══ Records provided ══
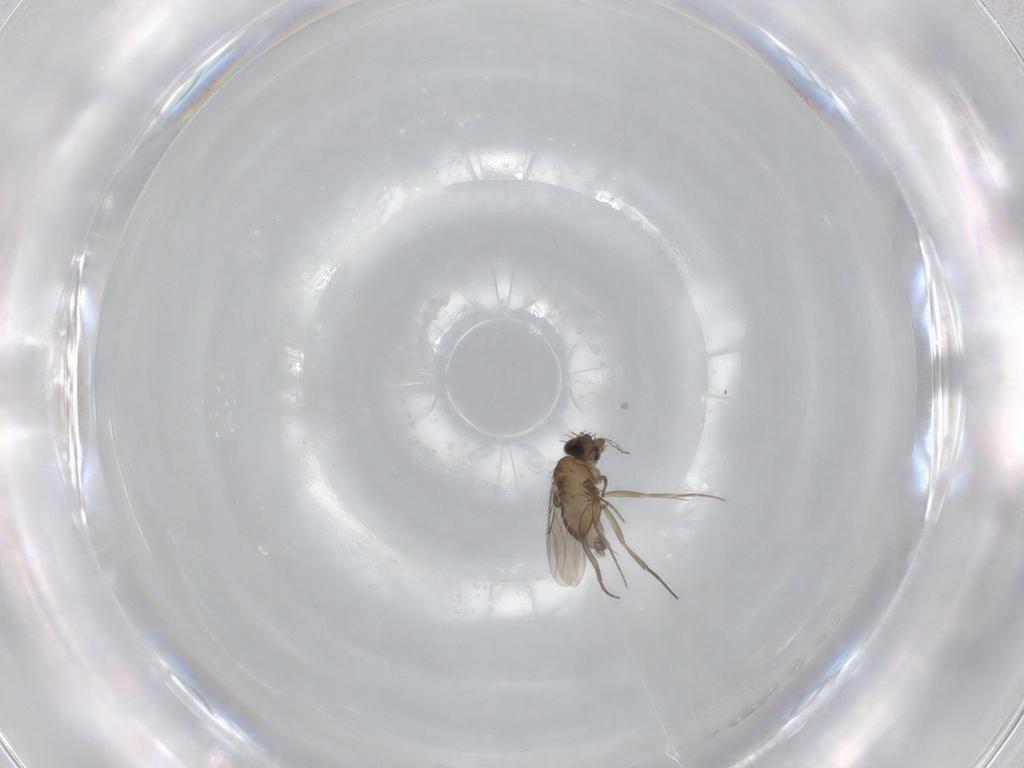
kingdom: Animalia
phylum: Arthropoda
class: Insecta
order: Diptera
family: Phoridae
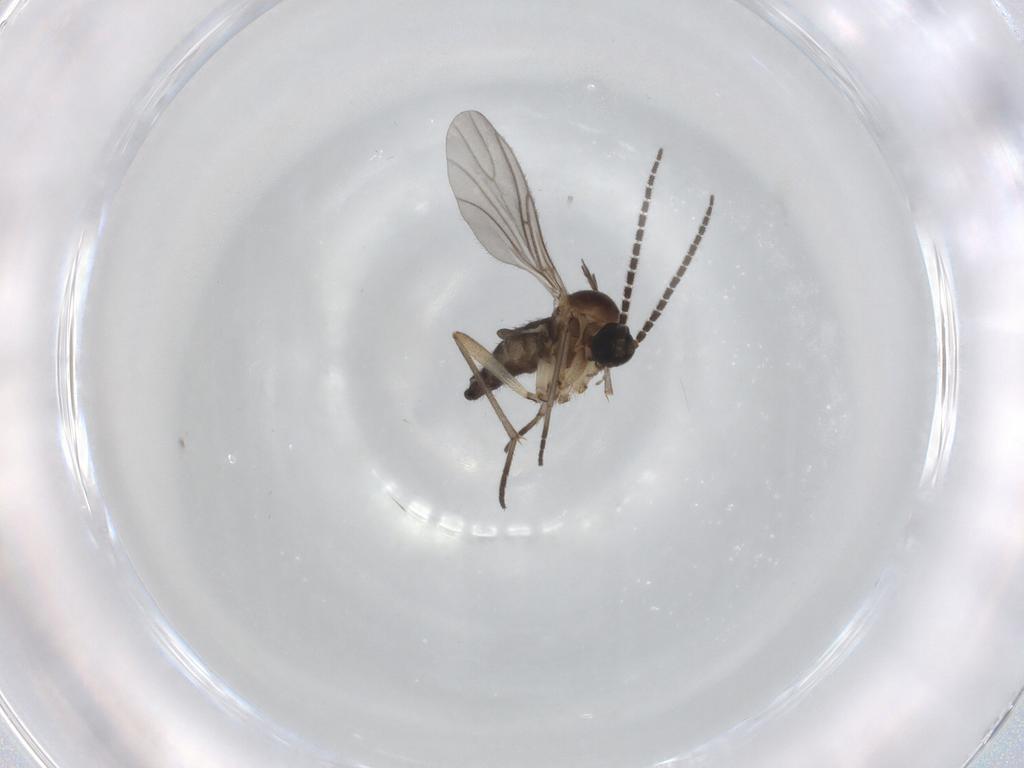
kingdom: Animalia
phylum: Arthropoda
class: Insecta
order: Diptera
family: Sciaridae
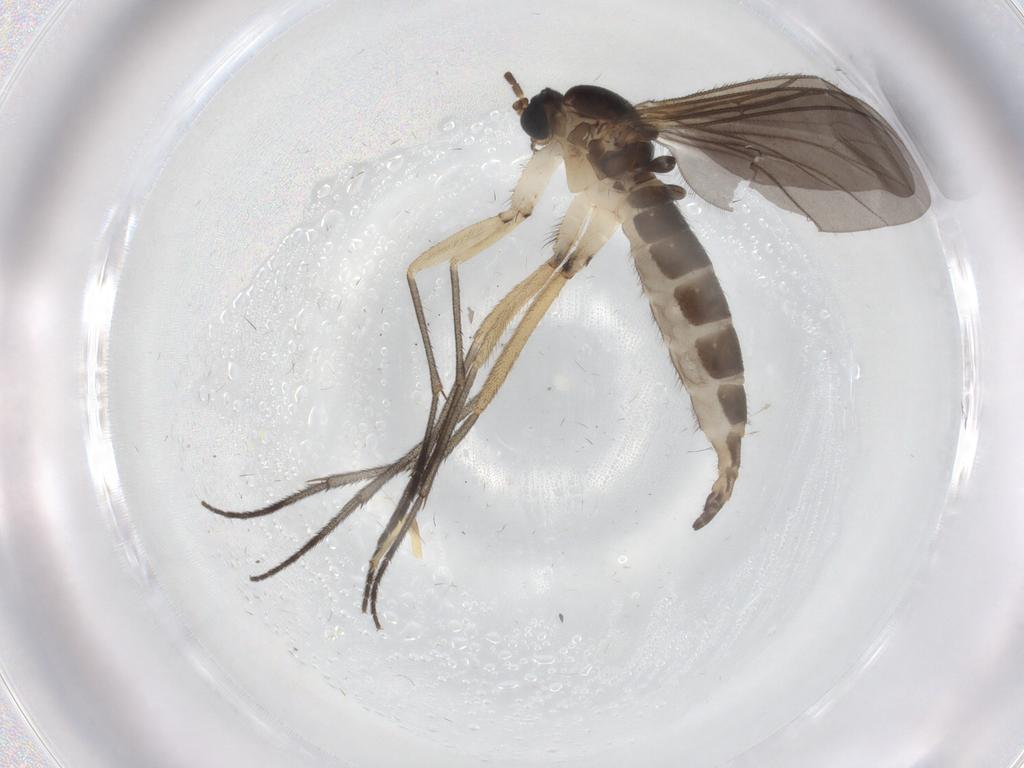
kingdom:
═══
• Problem statement:
Recast every line of the data above as a Markdown table with the columns "Index" and "Entry," numbering each row and omitting blank lines. Leave the pictures out of the answer.

• Result below:
| Index | Entry |
|---|---|
| 1 | kingdom: Animalia |
| 2 | phylum: Arthropoda |
| 3 | class: Insecta |
| 4 | order: Diptera |
| 5 | family: Phoridae |
| 6 | kingdom: Animalia |
| 7 | phylum: Arthropoda |
| 8 | class: Insecta |
| 9 | order: Diptera |
| 10 | family: Sciaridae |
| 11 | kingdom: |